IN BRIEF (Page 12)
Malaysia
Police remove migrants' remains
Malaysian police forensic teams began removing the remains of dozens of suspected human-trafficking victims on Tuesday from shallow graves discovered at a jungle camp near the border with Thailand. The government said it was investigating whether local forestry officials were involved with the people-smuggling gangs believed responsible for nearly 140 such graves found around the camps.
Mali
Peacekeeper killed, 1 wounded
Militants opened fire on two United Nations peacekeepers in Bamako, Mali's capital, killing one and seriously wounding the other, security sources said. "Armed men that we have not yet identified shot at two peacekeepers who were on board a UN vehicle on Monday night," a Malian security source said.
Italy
39 arrested in anti-mafia bust
Italian police arrested 39 people and seized assets worth some 10 million euros ($10.9 million) in two major anti-mafia operations on Tuesday, local reports said.
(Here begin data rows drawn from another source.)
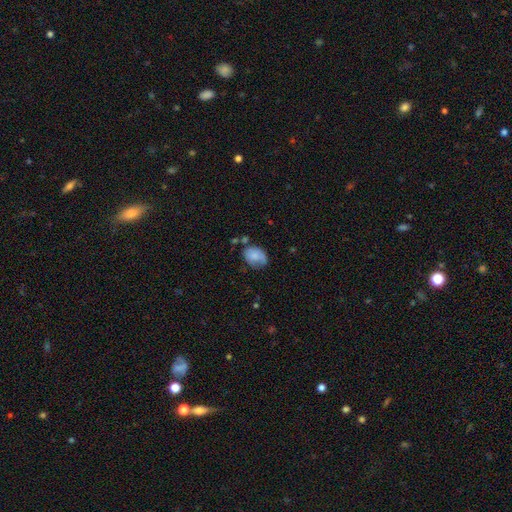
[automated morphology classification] Smooth or featured?
  - smooth: 77% *
  - featured or disk: 15%
  - star or artifact: 8%
How rounded?
  - in between: 70% *
  - round: 29%
  - cigar-shaped: 1%
Merging?
  - none: 49% *
  - minor disturbance: 32%
  - major disturbance: 11%
  - merger: 8%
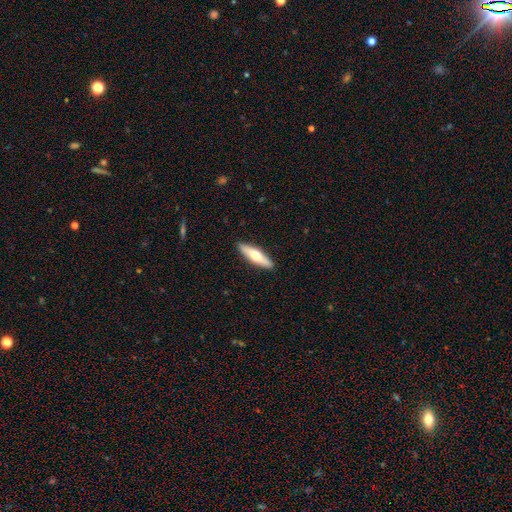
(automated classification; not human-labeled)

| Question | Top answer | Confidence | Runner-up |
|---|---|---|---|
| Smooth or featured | smooth | 49% | featured or disk (46%) |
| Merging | none | 90% | minor disturbance (7%) |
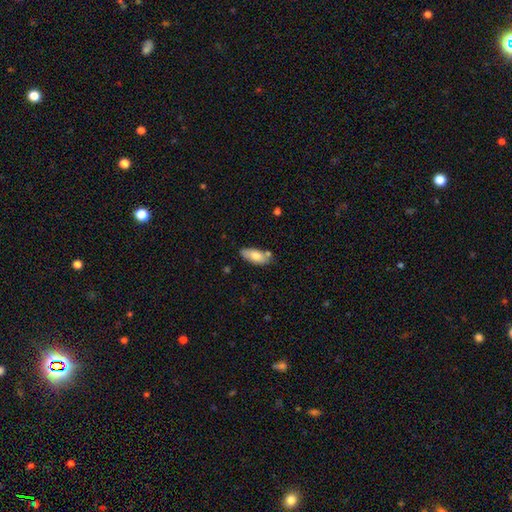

One operation targeted alleged members of the Sicilian mafia, or Cosa Nostra, operating in an eastern neighborhood of the regional capital of Palermo, according to La Repubblica newspaper.
Israel
PM supports more peace talks
Israeli Prime Minister Benjamin Netanyahu has proposed resuming peace negotiations with the Palestinians, with the initial focus on identifying those Jewish settlements that Israel would keep and expand, an Israeli official said on Tuesday. Peace talks collapsed in April 2014 over Israeli settlement-building in the occupied West Bank and East Jerusalem, areas Palestinians seek for a state and after Palestinian President Mahmoud Abbas angered Israel by reaching a unity deal with the Islamist group Hamas in Gaza.
Austria
Teen gets 2 years in terrorism case
A 14-year-old boy from Austria who downloaded bomb-making plans onto his PlayStation games console was sentenced to a two-year prison term on Tuesday after pleading guilty to terrorism charges, a spokeswoman for the regional court in Sankt Poelten said.
Burundi
No compromise despite unrest
Burundi's government on Tuesday condemned mounting diplomatic pressure over President Pierre Nkurunziza's controversial bid for a third consecutive term, signaling it would not bow to international criticism. The government has "red lines", spokesman Philippe Nzobonariba said.